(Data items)
────────────────

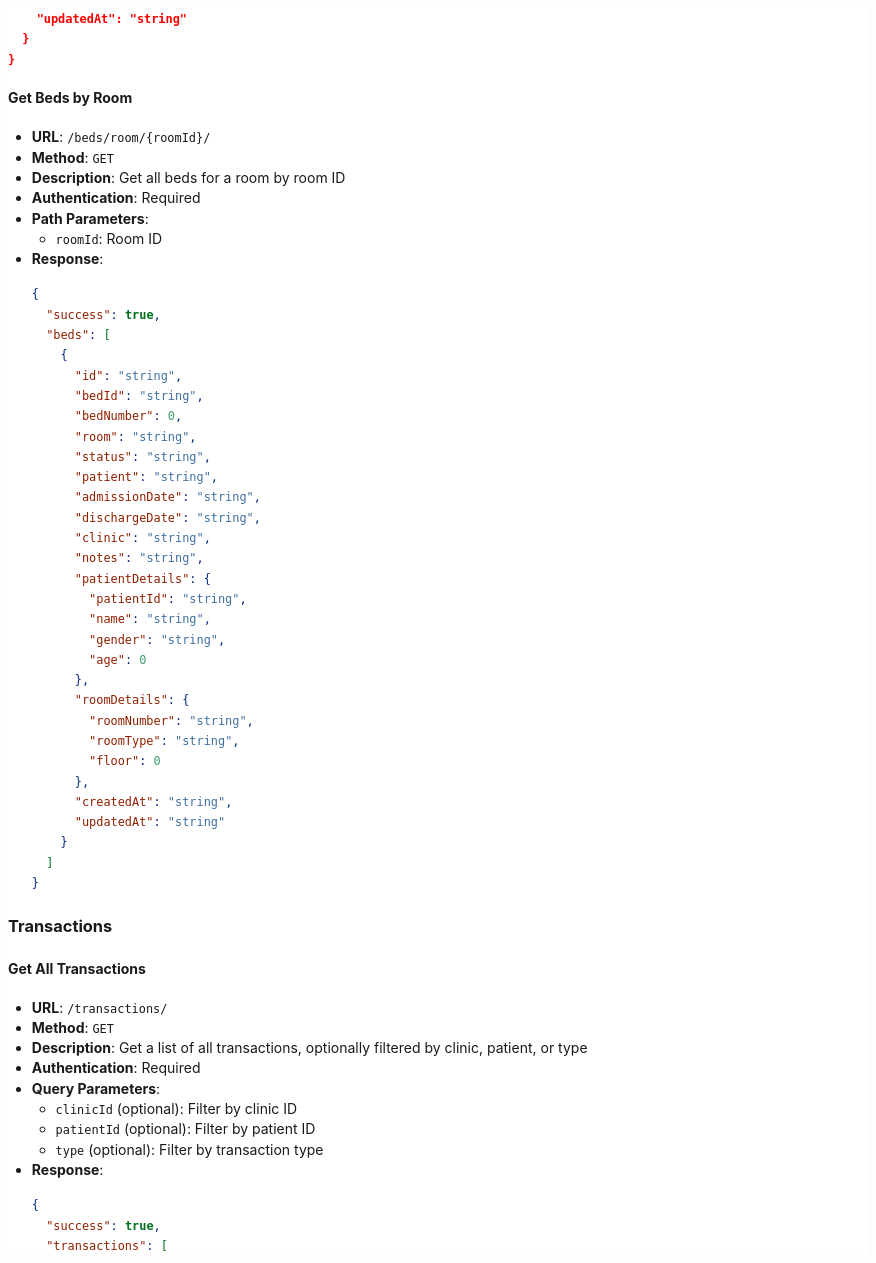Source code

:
   ```json
      "updatedAt": "string"
    }
  }
  ```

#### Get Beds by Room

- **URL**: `/beds/room/{roomId}/`
- **Method**: `GET`
- **Description**: Get all beds for a room by room ID
- **Authentication**: Required
- **Path Parameters**:
  - `roomId`: Room ID
- **Response**:
  ```json
  {
    "success": true,
    "beds": [
      {
        "id": "string",
        "bedId": "string",
        "bedNumber": 0,
        "room": "string",
        "status": "string",
        "patient": "string",
        "admissionDate": "string",
        "dischargeDate": "string",
        "clinic": "string",
        "notes": "string",
        "patientDetails": {
          "patientId": "string",
          "name": "string",
          "gender": "string",
          "age": 0
        },
        "roomDetails": {
          "roomNumber": "string",
          "roomType": "string",
          "floor": 0
        },
        "createdAt": "string",
        "updatedAt": "string"
      }
    ]
  }
  ```

### Transactions

#### Get All Transactions

- **URL**: `/transactions/`
- **Method**: `GET`
- **Description**: Get a list of all transactions, optionally filtered by clinic, patient, or type
- **Authentication**: Required
- **Query Parameters**:
  - `clinicId` (optional): Filter by clinic ID
  - `patientId` (optional): Filter by patient ID
  - `type` (optional): Filter by transaction type
- **Response**:
  ```json
  {
    "success": true,
    "transactions": [
  ```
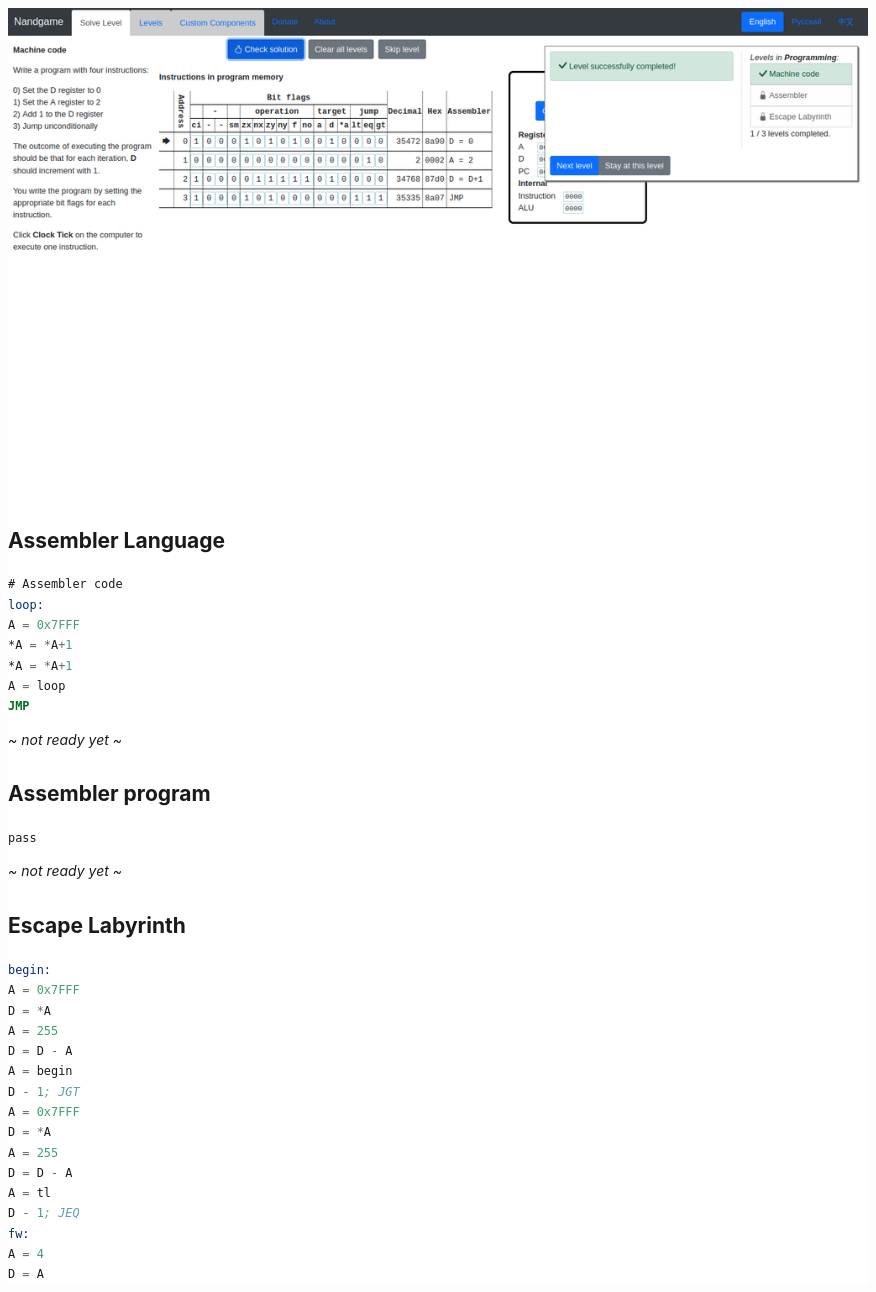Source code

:![Machine code](2_Software/01_Low_level/1_Machine-code.png)

## Assembler Language
```asm
# Assembler code 
loop:
A = 0x7FFF
*A = *A+1
*A = *A+1
A = loop
JMP
```
_~ not ready yet ~_

## Assembler program
```
pass
```
_~ not ready yet ~_

## Escape Labyrinth
```asm
begin:
A = 0x7FFF
D = *A
A = 255
D = D - A
A = begin
D - 1; JGT
A = 0x7FFF
D = *A
A = 255
D = D - A
A = tl
D - 1; JEQ
fw:
A = 4
D = A
```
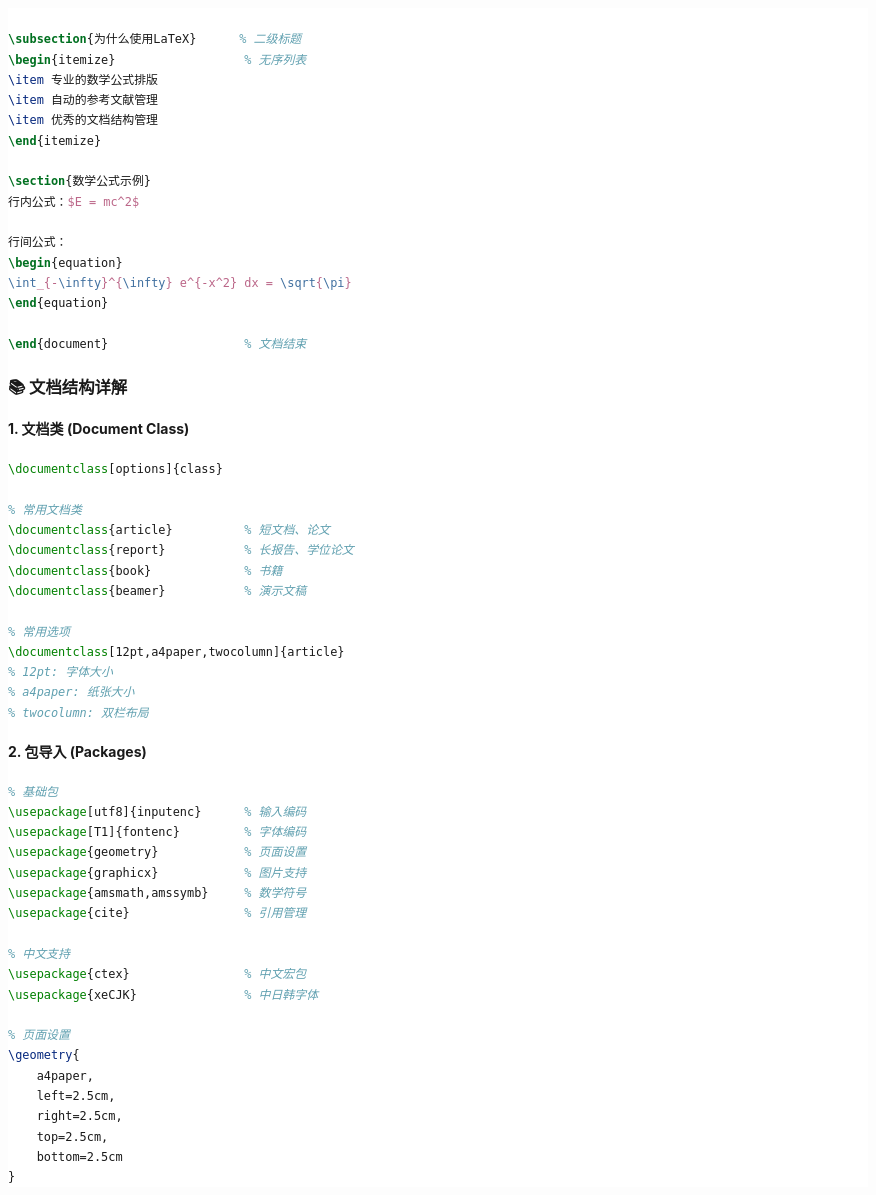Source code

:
 ```latex

\subsection{为什么使用LaTeX}      % 二级标题
\begin{itemize}                  % 无序列表
\item 专业的数学公式排版
\item 自动的参考文献管理
\item 优秀的文档结构管理
\end{itemize}

\section{数学公式示例}
行内公式：$E = mc^2$

行间公式：
\begin{equation}
\int_{-\infty}^{\infty} e^{-x^2} dx = \sqrt{\pi}
\end{equation}

\end{document}                   % 文档结束
```

### 📚 文档结构详解

#### 1. 文档类 (Document Class)
```latex
\documentclass[options]{class}

% 常用文档类
\documentclass{article}          % 短文档、论文
\documentclass{report}           % 长报告、学位论文  
\documentclass{book}             % 书籍
\documentclass{beamer}           % 演示文稿

% 常用选项
\documentclass[12pt,a4paper,twocolumn]{article}
% 12pt: 字体大小
% a4paper: 纸张大小
% twocolumn: 双栏布局
```

#### 2. 包导入 (Packages)
```latex
% 基础包
\usepackage[utf8]{inputenc}      % 输入编码
\usepackage[T1]{fontenc}         % 字体编码
\usepackage{geometry}            % 页面设置
\usepackage{graphicx}            % 图片支持
\usepackage{amsmath,amssymb}     % 数学符号
\usepackage{cite}                % 引用管理

% 中文支持
\usepackage{ctex}                % 中文宏包
\usepackage{xeCJK}               % 中日韩字体

% 页面设置
\geometry{
    a4paper,
    left=2.5cm,
    right=2.5cm,
    top=2.5cm,
    bottom=2.5cm
}
```
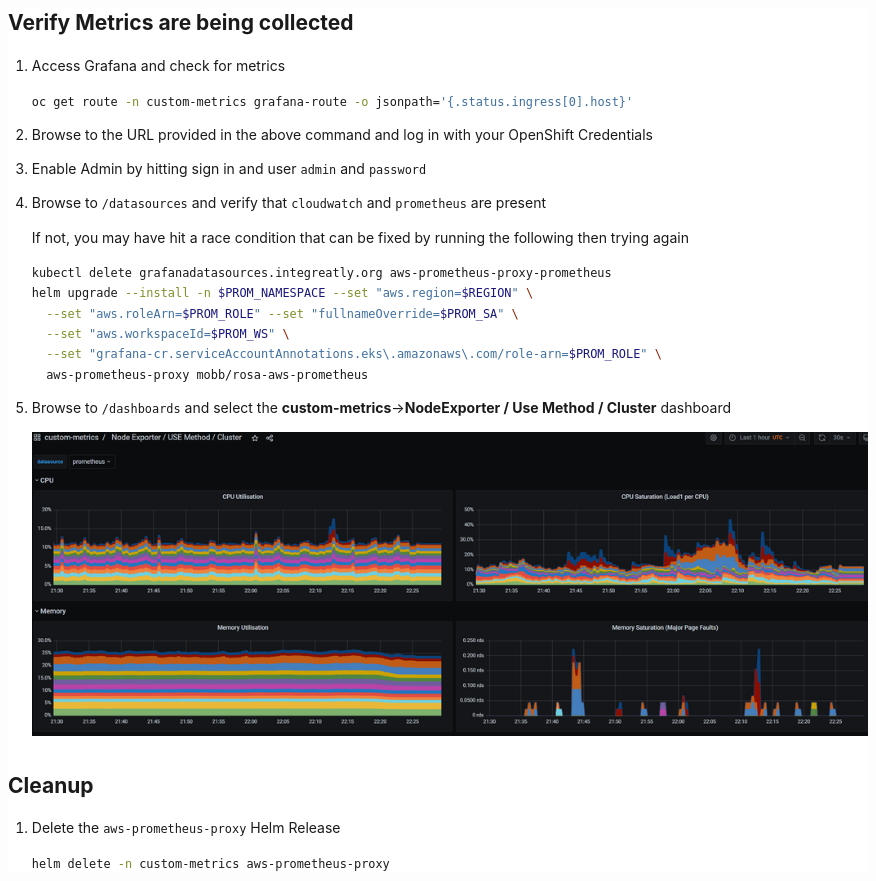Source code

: ## Verify Metrics are being collected

1. Access Grafana and check for metrics

    ```bash
    oc get route -n custom-metrics grafana-route -o jsonpath='{.status.ingress[0].host}'
    ```

1. Browse to the URL provided in the above command and log in with your OpenShift Credentials

1. Enable Admin by hitting sign in and user `admin` and `password`

1. Browse to `/datasources` and verify that `cloudwatch` and `prometheus` are present

    If not, you may have hit a race condition that can be fixed by running the following then trying again

    ```bash
    kubectl delete grafanadatasources.integreatly.org aws-prometheus-proxy-prometheus
    helm upgrade --install -n $PROM_NAMESPACE --set "aws.region=$REGION" \
      --set "aws.roleArn=$PROM_ROLE" --set "fullnameOverride=$PROM_SA" \
      --set "aws.workspaceId=$PROM_WS" \
      --set "grafana-cr.serviceAccountAnnotations.eks\.amazonaws\.com/role-arn=$PROM_ROLE" \
      aws-prometheus-proxy mobb/rosa-aws-prometheus
    ```

1. Browse to `/dashboards` and select the **custom-metrics**->**NodeExporter / Use Method / Cluster** dashboard

    ![example cluster metrics dashboard](./dashboard.png)


## Cleanup

1. Delete the `aws-prometheus-proxy` Helm Release

    ```bash
    helm delete -n custom-metrics aws-prometheus-proxy
    ```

────────────────

[Exercise requirements] In the records, which lines use the word "geometry"? Report them.

[Answer box]
\usepackage{geometry}            % 页面设置
\geometry{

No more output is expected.